The Paramecium tetraurelia centromeric histone H3 variant. (A) Schematic representation of key nuclear events during Paramecium cell division. MAC: macronucleus; MICs: micronuclei. Note that the MICs divide before the MAC. (B) Phylogenetic analysis of P. tetraurelia H3 and H3 variants proteins. H3 proteins were retrieved using BLAST (55). Duplicates from the last whole genome duplication are named a and b. Multiple alignments were performed with the MUSCLE software (56). Phylogenetic analysis was carried out using PhyML 3.0 (bootstrapping procedure, 100 bootstraps) with default parameters and trees were visualized using TreeDyn (57).

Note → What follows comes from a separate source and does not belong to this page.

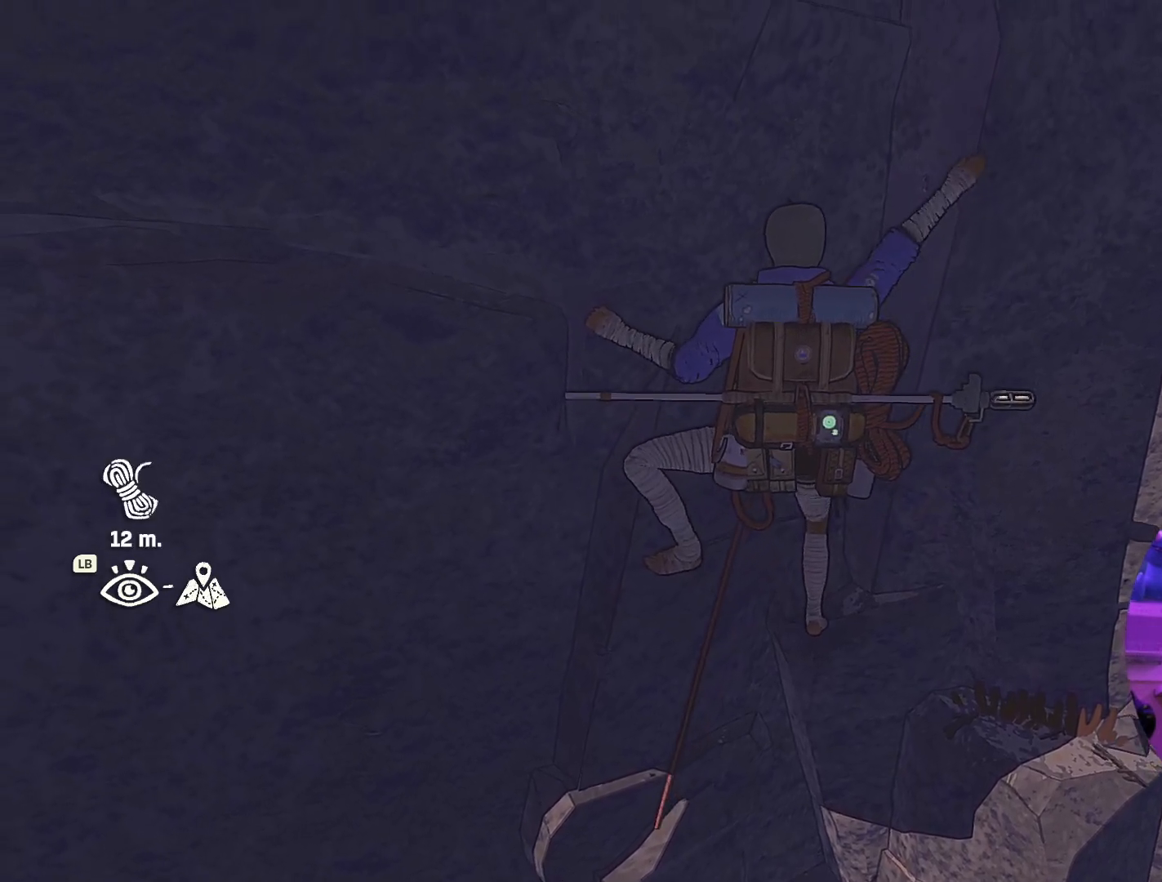
{"buttons": [], "left_stick": "center", "right_stick": "center", "events": [[100, "left_stick", "center"], [217, "left_stick", "down-left"], [367, "left_stick", "center"]]}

A scale bar in expected substitutions per site is provided for branch length. See also Supplementary Figures S1 and S2. (C) Immunostaining with CenH3a antibody at different stages of the cell cycle. Scale bar is 10 μm. (D) Magnified views of the MICs during interphase and metaphase. Scale bar is 2 μm. See also Supplementary Figure S3. (E) Colocalization of CenH3a and CenH3b proteins in the MICs during interphase. Immunostaining with CenH3a antibody of CENH3b-GFP transformed cells during vegetative growth. Scale bar is 2 μm.

Figure 2.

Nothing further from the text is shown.